Documentation readiness
Organize approvals, forms, and supporting files before final submission to avoid last minute delays.
Stakeholder alignment
Align coauthors, departments, and institutions on author preparation decisions and approval pathways.
Timeline control
Build buffer time for reviews, approvals, and compliance checks tied to author preparation.
Quality assurance
Confirm key elements are consistent across the manuscript, metadata, and supplementary files.
Communication cadence
Maintain clear updates with the editorial office and respond quickly to author preparation requests.
Compliance tracking
Record required disclosures and policy statements to keep author preparation documentation complete.
Version control
Keep a clear version history so revisions and author preparation changes are traceable.
- Confirm the responsible contact for author preparation coordination.
- Validate that required statements are included and up to date.
- Double check consistency between forms and manuscript text.
- Record timelines and key dates to avoid delays.
- Retain documentation for institutional or funder reporting.
- Keep a change log for author preparation updates during revision.
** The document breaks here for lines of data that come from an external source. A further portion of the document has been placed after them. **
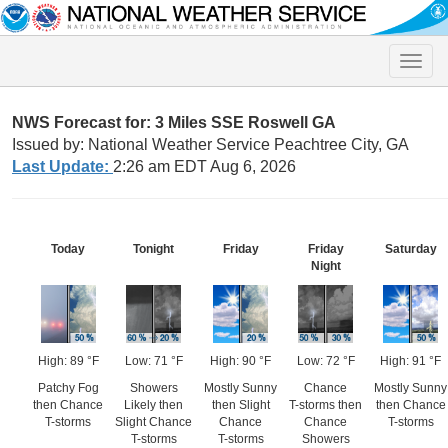
Toggle
naviga
NWS Forecast for: 3 Miles SSE Roswell GA
Issued by: National Weather Service Peachtree City, GA
Last Update:
2:26 am EDT Aug 6, 2026
Today
Tonight
Friday
Friday
Saturday
Night
High: 89 °F
Low: 71 °F
High: 90 °F
Low: 72 °F
High: 91 °F
Patchy Fog
Showers
Mostly Sunny
Chance
Mostly Sunny
then Chance
Likely then
then Slight
T-storms then
then Chance
T-storms
Slight Chance
Chance
Chance
T-storms
T-storms
T-storms
Showers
- Review policy alignment before final submission.
- Ask questions early if any requirements are unclear.
A final set of author preparation checkpoints helps keep the submission complete and compliant.
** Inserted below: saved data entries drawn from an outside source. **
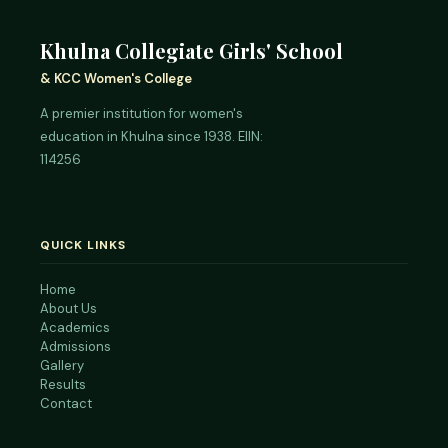
Khulna Collegiate Girls' School
& KCC Women's College
A premier institution for women's
education in Khulna since 1938. EIIN:
114256
QUICK LINKS
Home
About Us
Academics
Admissions
Gallery
Results
Contact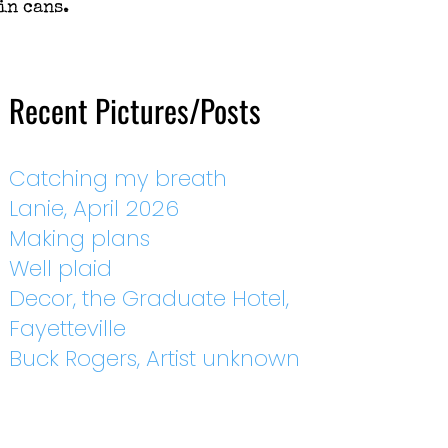
in cans.
Recent Pictures/Posts
Catching my breath
Lanie, April 2026
Making plans
Well plaid
Decor, the Graduate Hotel,
Fayetteville
Buck Rogers, Artist unknown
These steps reduce back and forth and improve editorial efficiency.
Consistency check
Align terminology, abbreviations, and labels across the manuscript.
Readability check
Confirm the narrative is clear for neonatal audiences and clinical teams.
Policy alignment
Verify author preparation statements match journal policies and funder expectations.
Submission readiness
Confirm files, disclosures, and metadata are complete.
Quality review
Recheck figures, tables, and supplements for accuracy.
Timeline review
Confirm deadlines for approvals and final submission.
- Check contact details for accuracy.
- Ensure core statements appear in the correct section.
- Review timelines and expectations with coauthors.
- Verify that required supplements are included.
- Confirm that disclosures match funding records.
- Ensure submission files use clear names and versions.